Essa è ovunque, è sempre stata. Spettatrice di tutto ciò che è stato. Questo forma il tono fondamentale di ciascuna delle lettere. Essa verdeggia e fiorisce intorno all’eremita solitario come al tempo in cui egli vide Diotima al primo sbocciare della primavera. E appena questo naufragare nella sua eterna armonia, in cui si è adesso risolta ogni lotta della vita, risuona per entro le scene della natura, che accompagnano le più belle e più aspre vicende del suo destino, nasce una forma narrativa che produce un effetto singolare: un particolare miscuglio di sentimento, che forma la tonalità fondamentale del romanzo: fra l’intuizione della vicenda mutevole della vita la coscienza dell’infinito.

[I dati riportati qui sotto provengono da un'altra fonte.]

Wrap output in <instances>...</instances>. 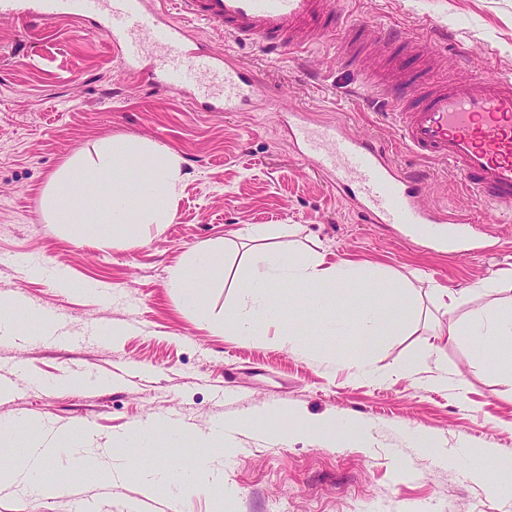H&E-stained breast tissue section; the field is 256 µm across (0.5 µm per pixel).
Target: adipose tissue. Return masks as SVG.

Le prime parole erano state per la natura infinta, e alla natura ritornano le ultime. Il fenomeno è un brillar della luce sulle acque, un fugace rosseggiar del sole a sera sui monti, uno scherzar del vento tra i rami.
“O natura, tu con i tuoi dei! io ho finito di sognare il sogno delle cose umane e dico: tu soltanto vivi, e ciò che i senza pace hanno ottenuto a forza ed escogitato, si liquefa come perle di cera, alla tua fiamma!
… Cosa sono dunque la morte ed il gemere degli uomini? Ahimè, molte ne han fatte di parole vuote gli uomini strani. Accade pur tutto per un motivo di gioia, e termina con la pace. Come la discordia degli amanti sono le dissonanze del mondo. In mezzo alla discordia è la riconciliazione, e tutto ciò ch’è disgiunto si ritrova”.
I ritmi di questo inno, in cui si risolve tutta la melodia del romanzo, si ritrovano in tutti i passi più ispirati dell’Iperione. E’ il mezzo artistico più caratteristico di Holderlin. Il ritmo nella lingua nell’articolazione della tragedia è per lui il simbolo dell’ultimo e supremo concetto della sua filosofia – del ritmo della vita. In esso il poeta vedeva l’espressione adeguata alla legge che è nel movimento della vita, così come Hegel ha trovato questa legge nel progresso dialettico dei concetti. Anche se Holdelin ha pubblicato solo più tardi questa dottrina profondamente pensata del ritmo, che in un poeta regola tutto, persino ogni suo verso, il senso di tale sintesi era in lui già operante quando concluse l’Iperione, ed è possibile che egli avesse da tempo dei concetti sull’argomento.